Many of you probably did as I when I heard the news that she was gone. I gasped. And then I was very sad. I pulled down my faded copy of Heartburn, and it fell open to page 128 where her recipe for Linguine alla Cecca was written. I've made this so often -- every summer as soon as New Jersey tomatoes arrive -- I had forgotten I learned it from her:
It's a hot pasta with a cold tomato and basil sauce, and it's so light and delicate that it's almost like eating a salad. It has to be made in the summer, when tomatoes are fresh. Drop 5 large tomatoes into boiling water for one full minute. Peel and seed and chop.

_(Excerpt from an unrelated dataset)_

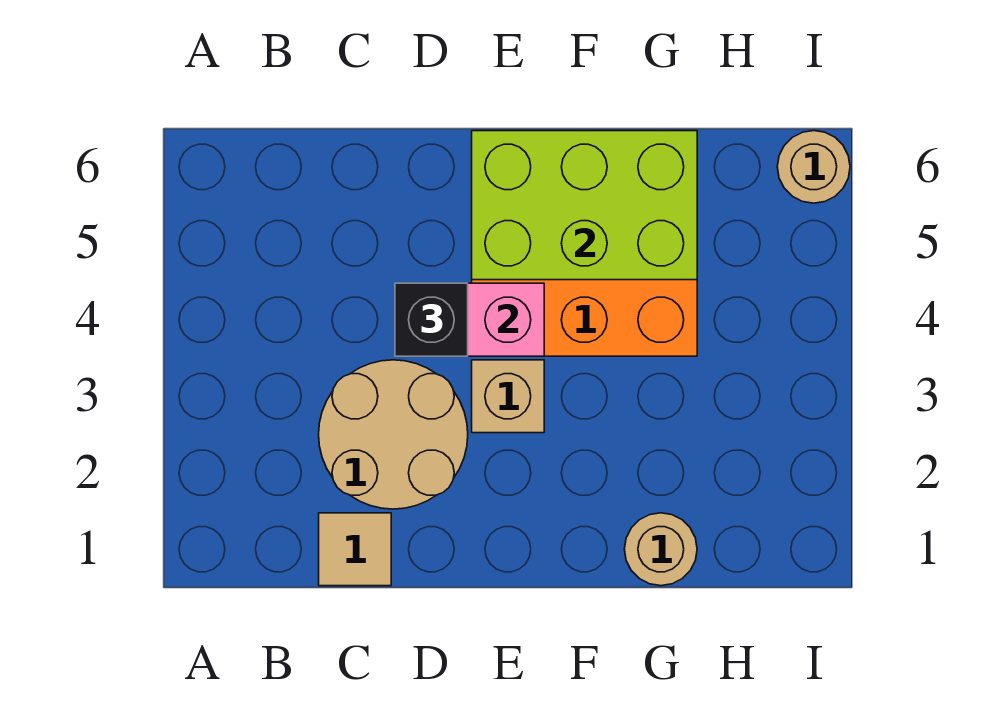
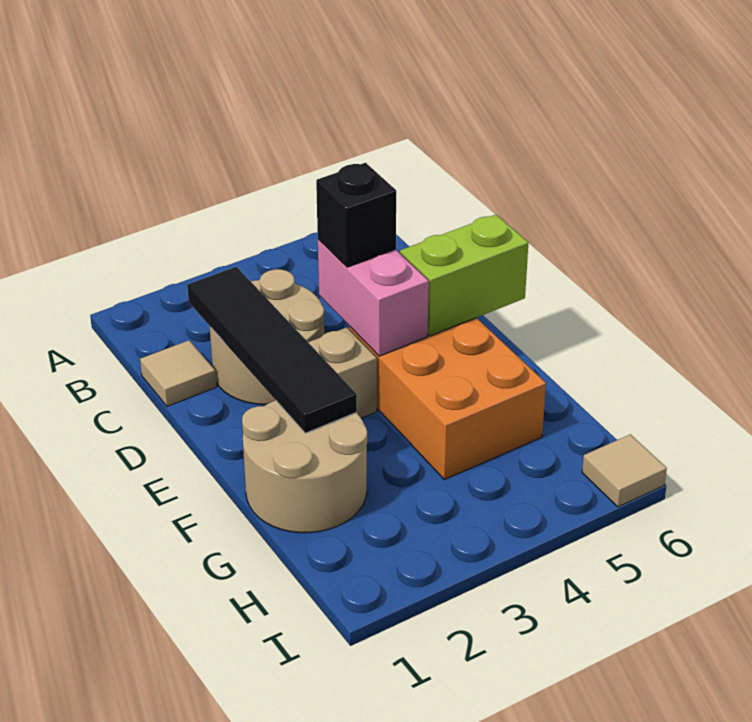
none -> black tile C2:F2 level 2
lime brick E5:G6 level 2 -> lime brick E5:E6 level 2
tan round brick G1 level 1 -> tan round brick F1:G2 level 1
tan round brick I6 level 1 -> tan tile I6 level 1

Put into a large bowl with 1/2 cup olive oil, a garlic clove sliced in two, 1 cup chopped fresh basil leaves, salt and hot red pepper flakes. Let sit for a couple of hours, then remove the garlic. Boil one pound of linguine, drain and toss with the cold tomato mixture. Serve immediately.
I turned to the book's first pages where along with Nora's inscription to me, she had drawn a little frying pan with a heart hovering above. It was exactly how I felt.